## [SHORT TASK 1]
Can you change "collector number" to "collector no." in the dried plant specimen entries, beginning at the start of the entries and stopping after the line that has "state / province: Norte de Santander", and give those lines back with nothing else altered and without the pictures?

## [TEXT PROVIDED]
┌────────

# 1. Install and load the necessary packages
All the packages needed from crawling to sentiment analysis can be found on this section

In [2]:
import pandas as pd
import matplotlib
import matplotlib.pyplot as plt
import numpy as np
import seaborn as sns
import json
from urllib.request import urlopen
from pandas.io.json import json_normalize
from google_play_scraper import app,Sort, reviews
from app_store_scraper import AppStore
from pprint import pprint
import urllib3
import xmltodict
import time
from textblob import TextBlob

# 2. Extract data and create dataset
In this section we will extract all the related reviews from App Store and Google Play Store. Then we will select the necessary columns and generate the final dataset to perform our analysis

In [None]:
##########################################################################################
#########                                                                        #########
#########                     EXTRACT REVIEWS FROM APP STORE                     #########
#########                                                                        #########
##########################################################################################


# Let's extract all the reviews from the selected apps present on the App Store (Apple)

└────────

Collected data entries
┌────────

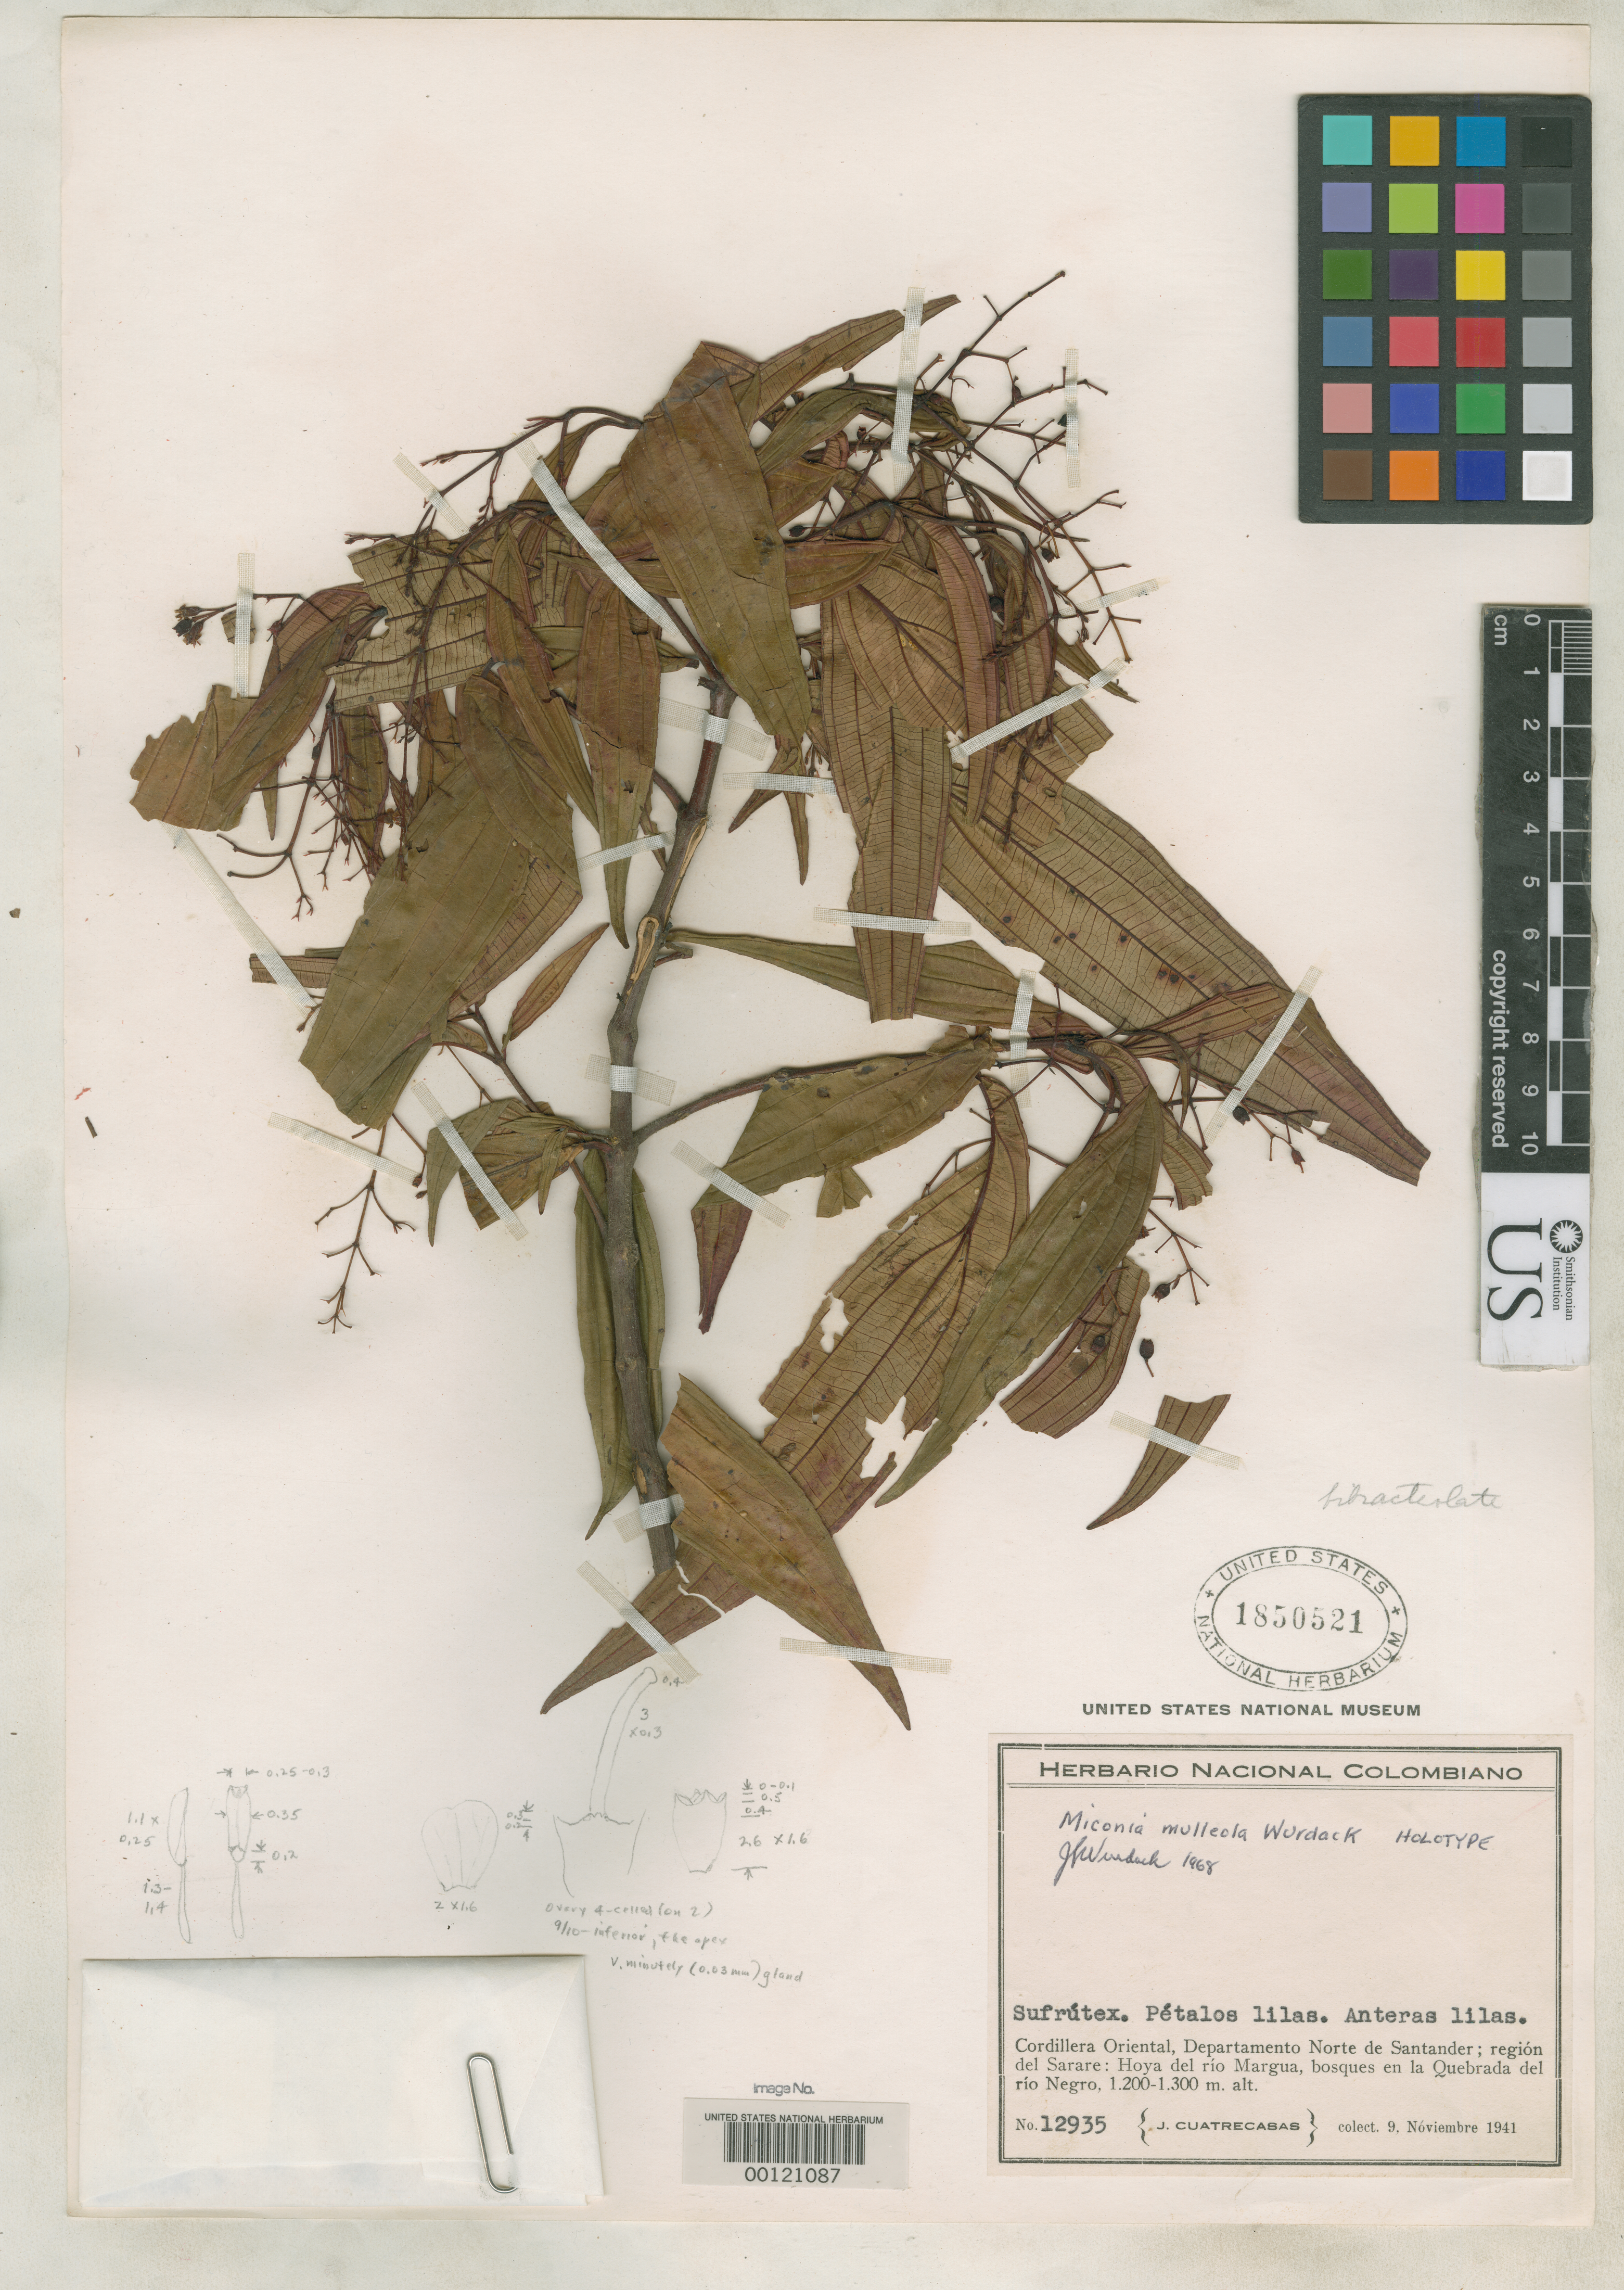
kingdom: Plantae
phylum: Tracheophyta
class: Magnoliopsida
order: Myrtales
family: Melastomataceae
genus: Miconia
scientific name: Miconia mulleola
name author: Wurdack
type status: Holotype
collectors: J. Cuatrecasas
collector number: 12935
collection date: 1941-11-09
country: Colombia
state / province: Norte de Santander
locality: Cordillera Oriental, Departamento Norte de Santander; región del Sarare: Hoya del río Margua, bosques en la Quebrada del río Negro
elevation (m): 1200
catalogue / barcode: US 1850521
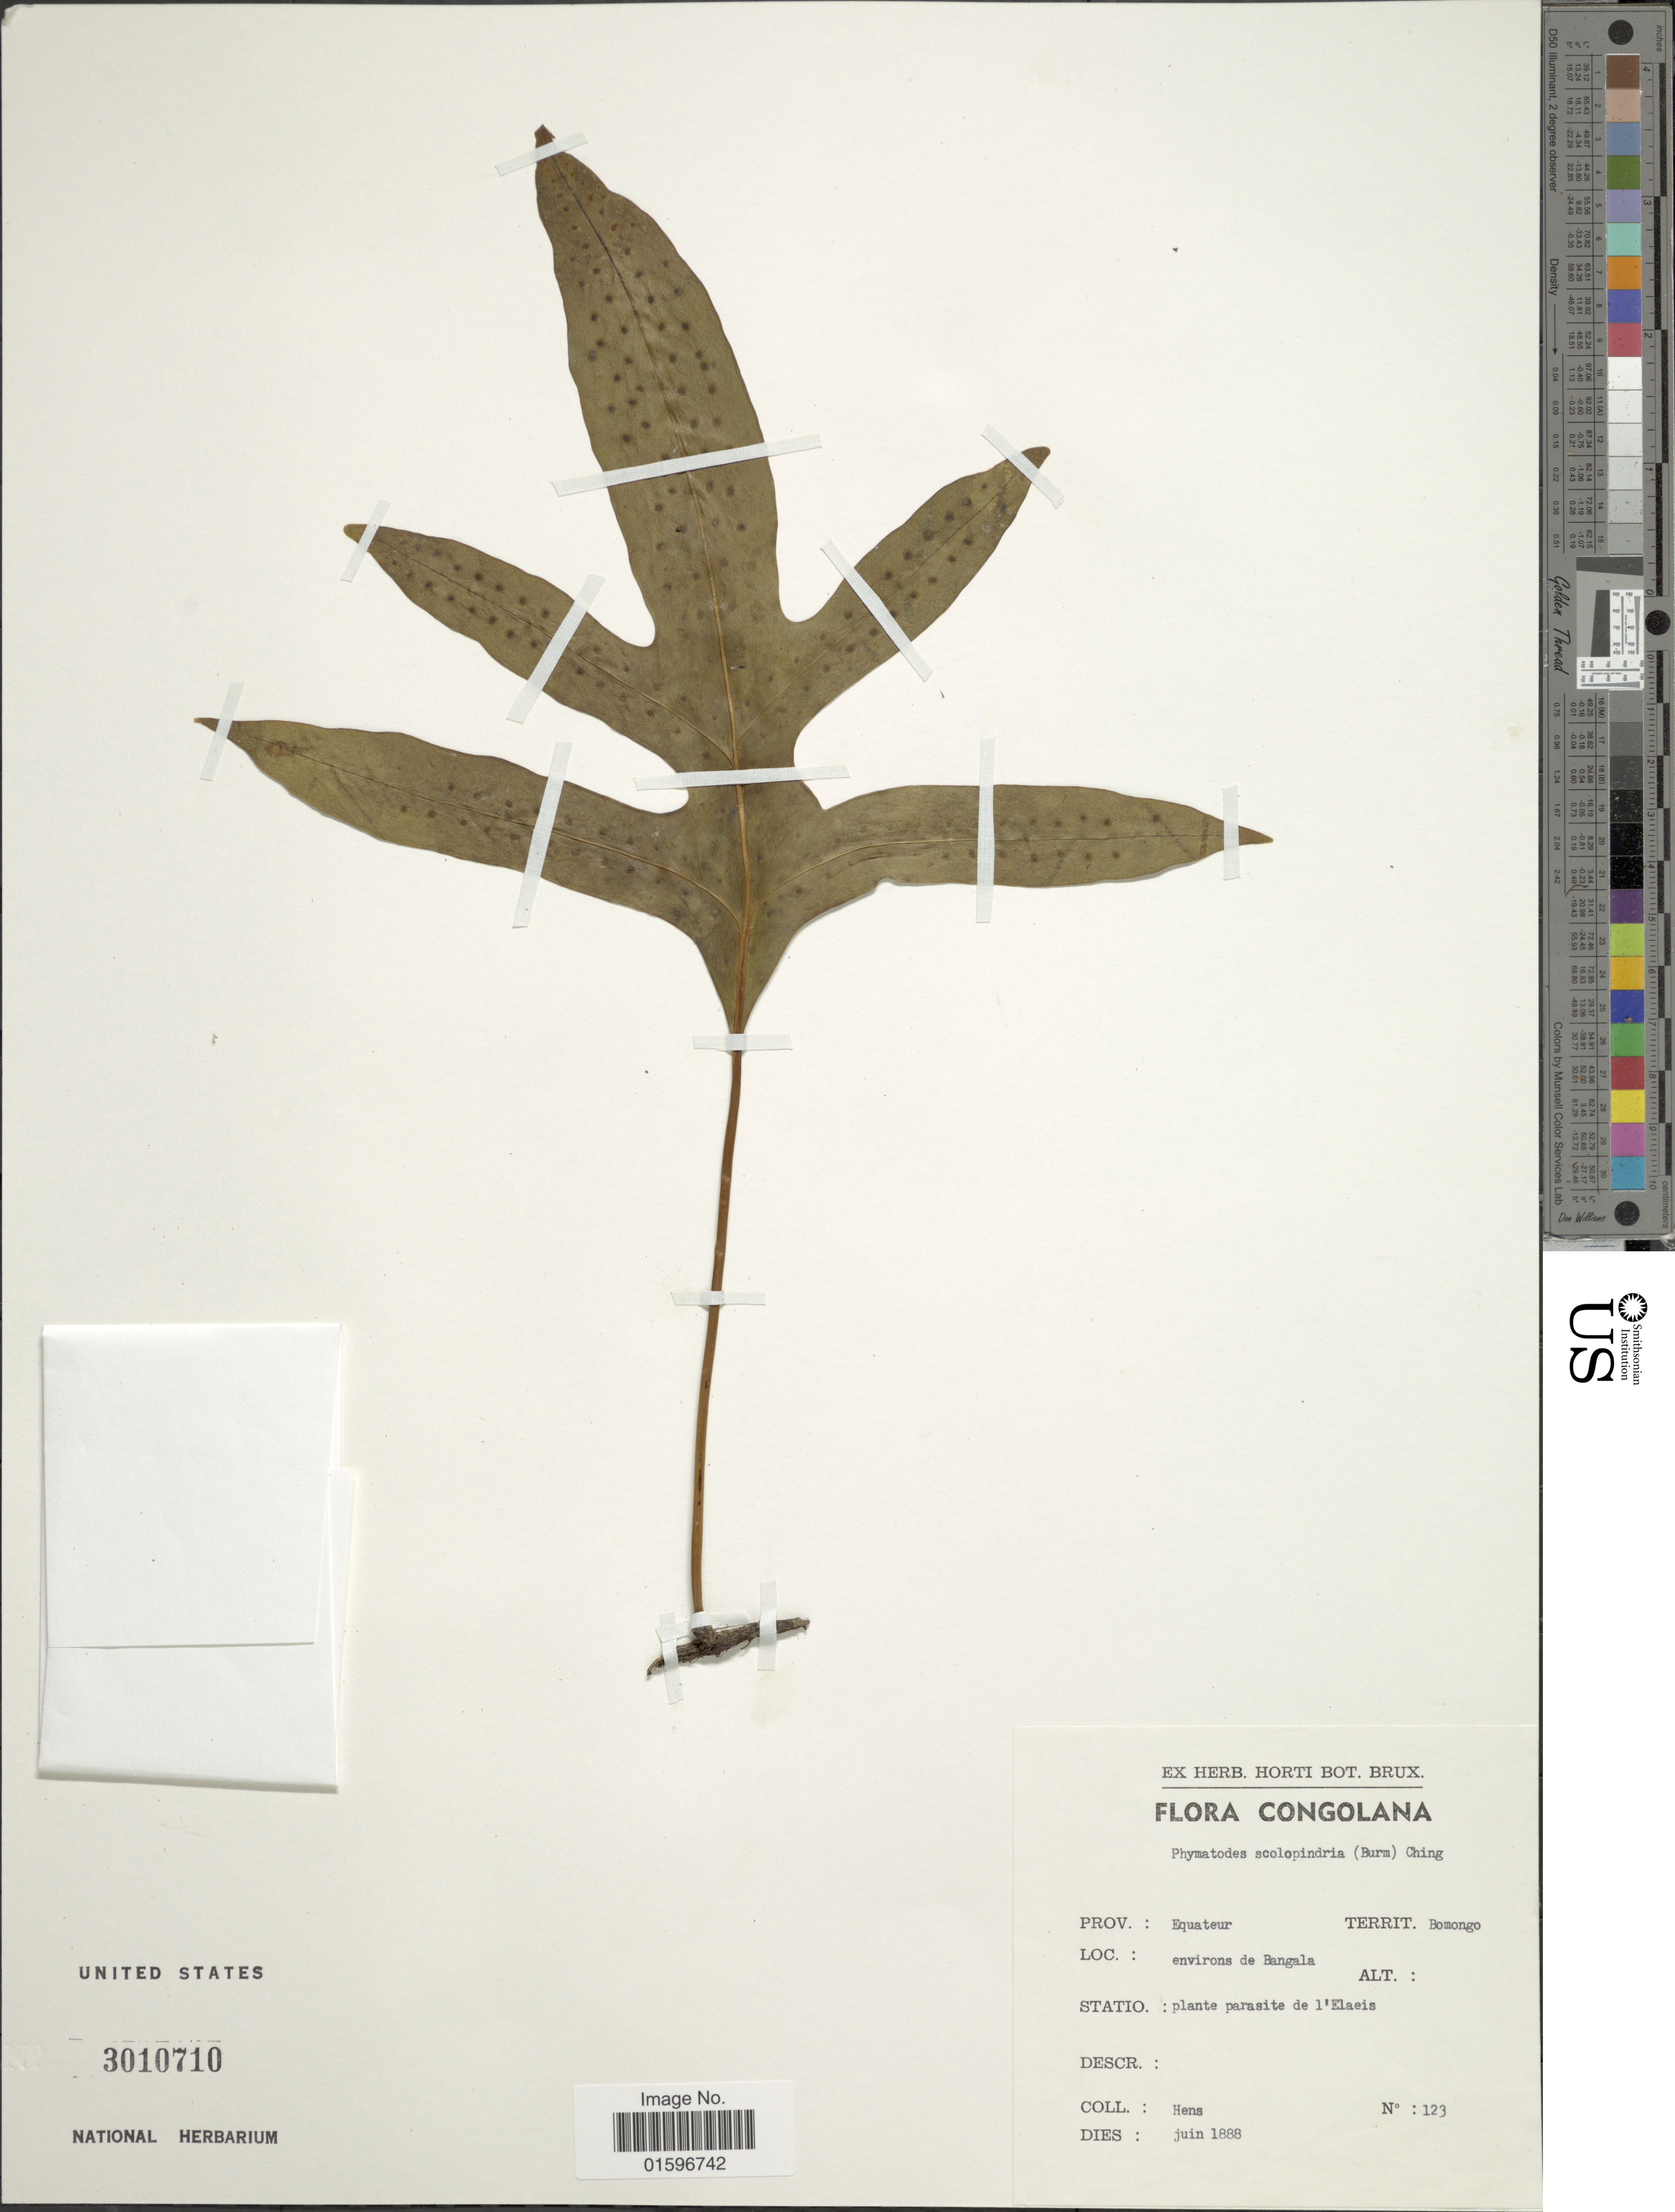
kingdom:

└────────

## [SHORT TASK 2]
Answer these about the notebook excerpt above:
(a) Under what alias is seaborn imported?
(b) From which two stores does the second section say reviews will be extracted?
(c) What is the heading of the first section?

## [EXERCISE ANSWER 1]
kingdom: Plantae
phylum: Tracheophyta
class: Magnoliopsida
order: Myrtales
family: Melastomataceae
genus: Miconia
scientific name: Miconia mulleola
name author: Wurdack
type status: Holotype
collectors: J. Cuatrecasas
collector no.: 12935
collection date: 1941-11-09
country: Colombia
state / province: Norte de Santander

## [EXERCISE ANSWER 2]
(a) sns
(b) The App Store and the Google Play Store
(c) Install and load the necessary packages